Mark Ruffalo: Oilsands pipeline 'huge attack' on climate
Published Sunday, November 6, 2011 4:11PM EST
Warning that the $7-billion Keystone XL pipeline constitutes "a huge attack on our climate," American actor Mark Ruffalo joined a Washington protest Sunday that planned to encircle the White House.
"If we're honest about climate change, we need to face this head-on," the Academy Award-winning actor said in an appearance on CTV's Question Period. "And exploiting the tarsands is not the way to do it."
Ruffalo, who has joined actors Darryl Hannah and Robert Redford in a stand against the pipeline, predicted there would be 10,000 people marching in a ring around the White House.
"We want to stop it," he said of the $7-billion project that will carry oil from Alberta to Texas. "This is a huge attack on our climate."
Ruffalo also said the economic benefits of the pipeline are suspect.

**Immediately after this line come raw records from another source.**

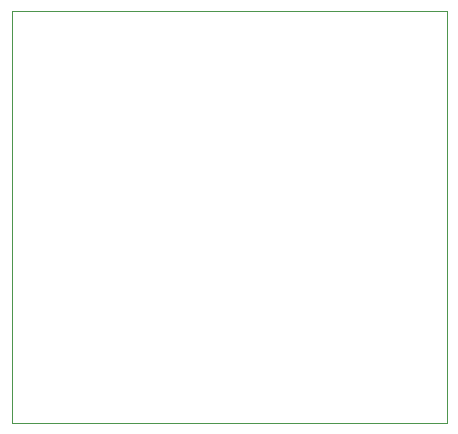
<source format=gbr>
%TF.GenerationSoftware,KiCad,Pcbnew,7.0.6*%
%TF.CreationDate,2024-10-08T11:46:52-03:00*%
%TF.ProjectId,Circuito_Exemplo,43697263-7569-4746-9f5f-4578656d706c,rev?*%
%TF.SameCoordinates,Original*%
%TF.FileFunction,Profile,NP*%
%FSLAX46Y46*%
G04 Gerber Fmt 4.6, Leading zero omitted, Abs format (unit mm)*
G04 Created by KiCad (PCBNEW 7.0.6) date 2024-10-08 11:46:52*
%MOMM*%
%LPD*%
G01*
G04 APERTURE LIST*
%TA.AperFunction,Profile*%
%ADD10C,0.100000*%
%TD*%
G04 APERTURE END LIST*
D10*
X106045000Y-41529000D02*
X142875000Y-41529000D01*
X142875000Y-76454000D01*
X106045000Y-76454000D01*
X106045000Y-41529000D01*
M02*

</source>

"The job numbers are wildly inflated," he said, noting that proponents of the project had cited 250,000 jobs created to start with but that number has declined to 6,000. "The only growing job sector is renewable energy."
With U.S. President Barack Obama within a couple of months of making a decision on the pipeline, Ruffalo said it is time for Obama to make good on his election promise that "this will be the generation to end the tyranny of oil."
"If he's not going to make those promises happen, we'll go on without him," the actor said, adding: "Change is in the air today."
In an interview from Calgary on Question Period, TransCanada Corp. CEO and president Russ Girling said the debate over the pipeline has been hijacked by celebrity protesters who have transformed it into a philosophical debate between the use of fossil fuels and alternative energies.
"The way they have introduced that debate is by using fear that if you let this project occur you will be introducing the biggest carbon bomb in the world and that couldn't be farther from the truth," he said.
"They have used celebrities to get that into the living room of the average American."
When asked about a possible change in the route, Girling said that would scuttle the pipeline by sending it back to square one. And he added that is unnecessary because environmental studies have shown the present pipeline plan has "no material impact on resources along the route."
He said the pipeline makes "infinite sense" and he warned that stopping the pipeline would increase greenhouse gas emissions because of all the tankers that would be needed to transport oil from Alberta to Texas.